**Available data**
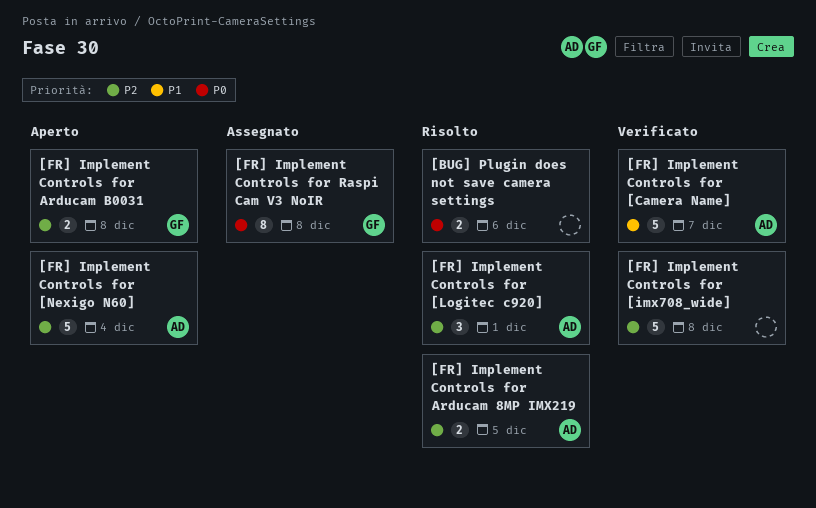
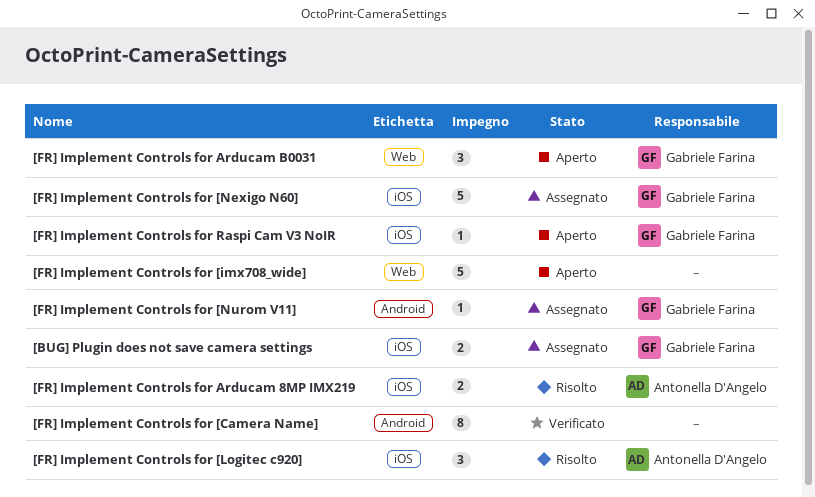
[BUG] Plugin does not save camera settings, status: Risolto -> Assegnato
[BUG] Plugin does not save camera settings, owner: none -> Gabriele Farina
[FR] Implement Controls for [Camera Name], owner: Antonella D'Angelo -> none
[FR] Implement Controls for [Camera Name], estimate: 5 -> 8
[FR] Implement Controls for [imx708_wide], status: Verificato -> Aperto
[FR] Implement Controls for [Nexigo N60], status: Aperto -> Assegnato
[FR] Implement Controls for [Nexigo N60], owner: Antonella D'Angelo -> Gabriele Farina
[FR] Implement Controls for [Nurom V11]: none -> present
[FR] Implement Controls for Arducam B0031, estimate: 2 -> 3
[FR] Implement Controls for Raspi Cam V3 NoIR, status: Assegnato -> Aperto
[FR] Implement Controls for Raspi Cam V3 NoIR, estimate: 8 -> 1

**Task details**
The answer must be exactly the lines from the one containing "[FR] Implement Controls for [imx708_wide], status: Verificato" through the final line of the data, both ends included, and nothing else.

**Response below**
[FR] Implement Controls for [imx708_wide], status: Verificato -> Aperto
[FR] Implement Controls for [Nexigo N60], status: Aperto -> Assegnato
[FR] Implement Controls for [Nexigo N60], owner: Antonella D'Angelo -> Gabriele Farina
[FR] Implement Controls for [Nurom V11]: none -> present
[FR] Implement Controls for Arducam B0031, estimate: 2 -> 3
[FR] Implement Controls for Raspi Cam V3 NoIR, status: Assegnato -> Aperto
[FR] Implement Controls for Raspi Cam V3 NoIR, estimate: 8 -> 1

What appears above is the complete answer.